Rossellino, Antonio

The Columbia Encyclopedia, 6th ed.

Rossellino, Antonio

Antonio Rossellino (äntô´nyō rōs-sĕl-lē´nō), 1427–c.1478, Florentine sculptor, whose name was Antonio di Matteo di Domenico Gambarelli. He was the youngest and most celebrated of four brothers, of whom the eldest was the architect Bernardo Rossellino, who designed the Rucellai Palace and who carved the sculpture for Leonardo Bruni's tomb in Santa Croce, Florence. Antonio was well known for his tomb monuments. In such works as his monument to the cardinal of Portugal in San Miniato al Monte (Florence) and the tomb of Mary of Aragon (Naples), he created masterful combinations of sculpture and architecture.
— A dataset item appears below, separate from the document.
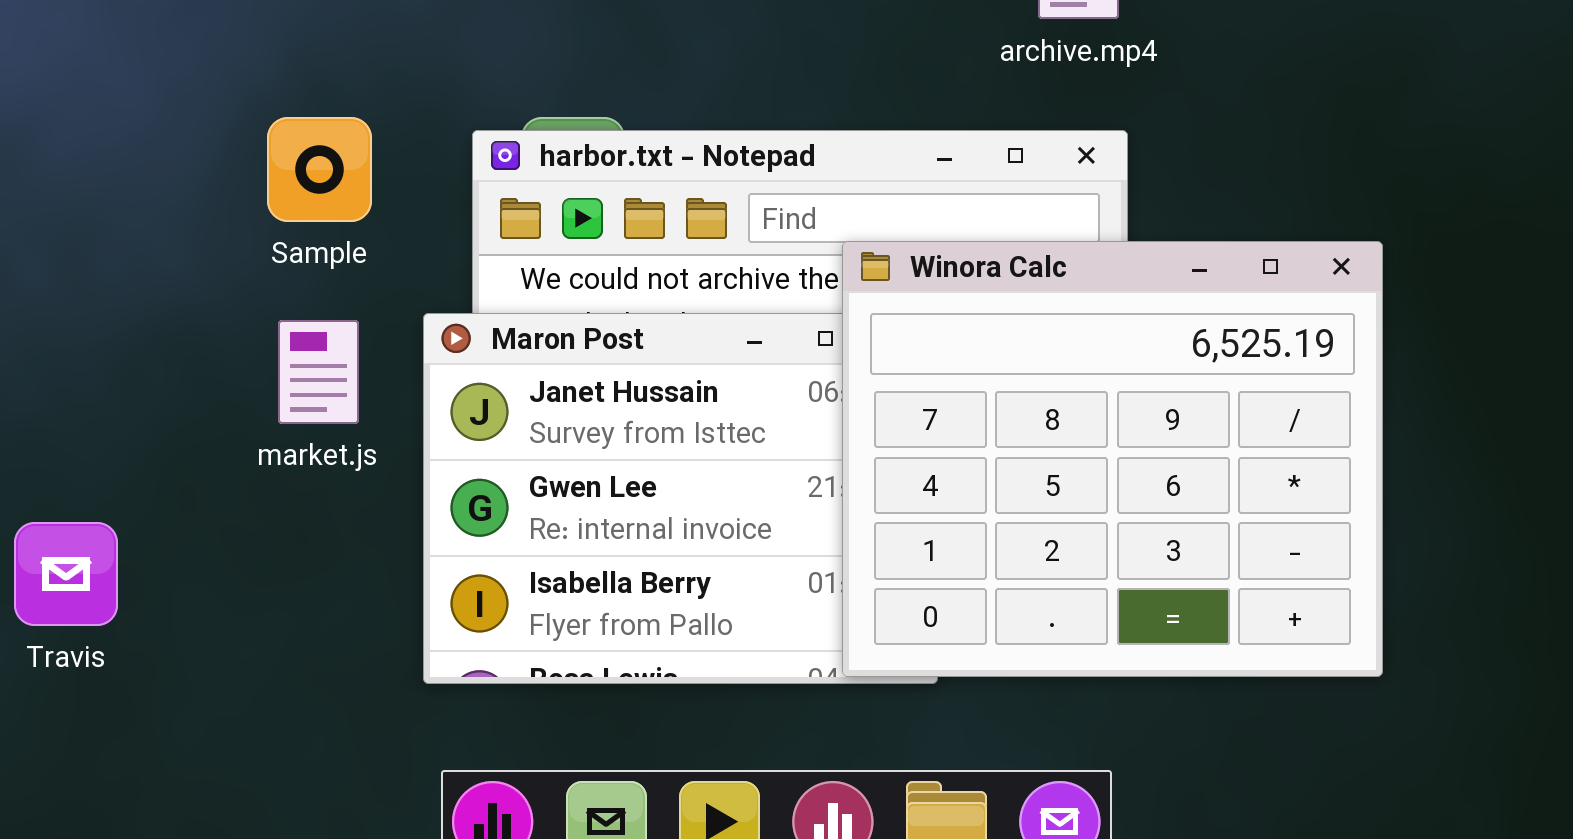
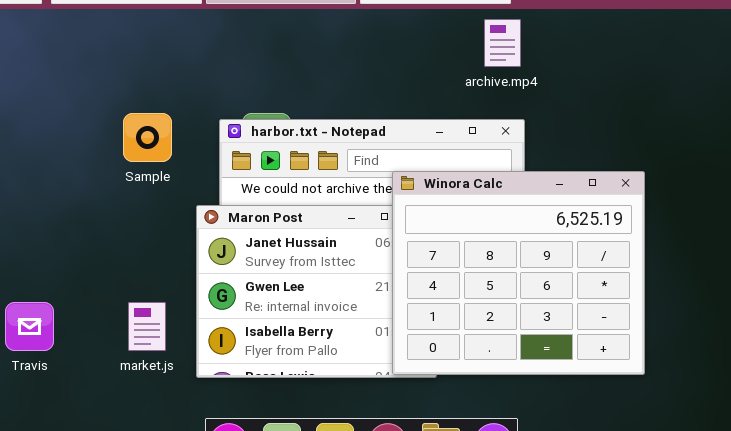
market.js: [278,320,359,424] -> [128,302,166,351], moved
He carved vigorous portraits, such as those of Matteo Palmieri (Bargello Mus., Florence) and Giovanni Chellini (Victoria and Albert Mus., London). Rossellino also produced many picturesque reliefs, exemplified by the Nativity (Mt. Oliveto, Naples) and scenes for the cathedral pulpit at Prato. Two Madonnas in the Metropolitan Museum and the Pierpont Morgan Library, New York City, are ascribed to him as well.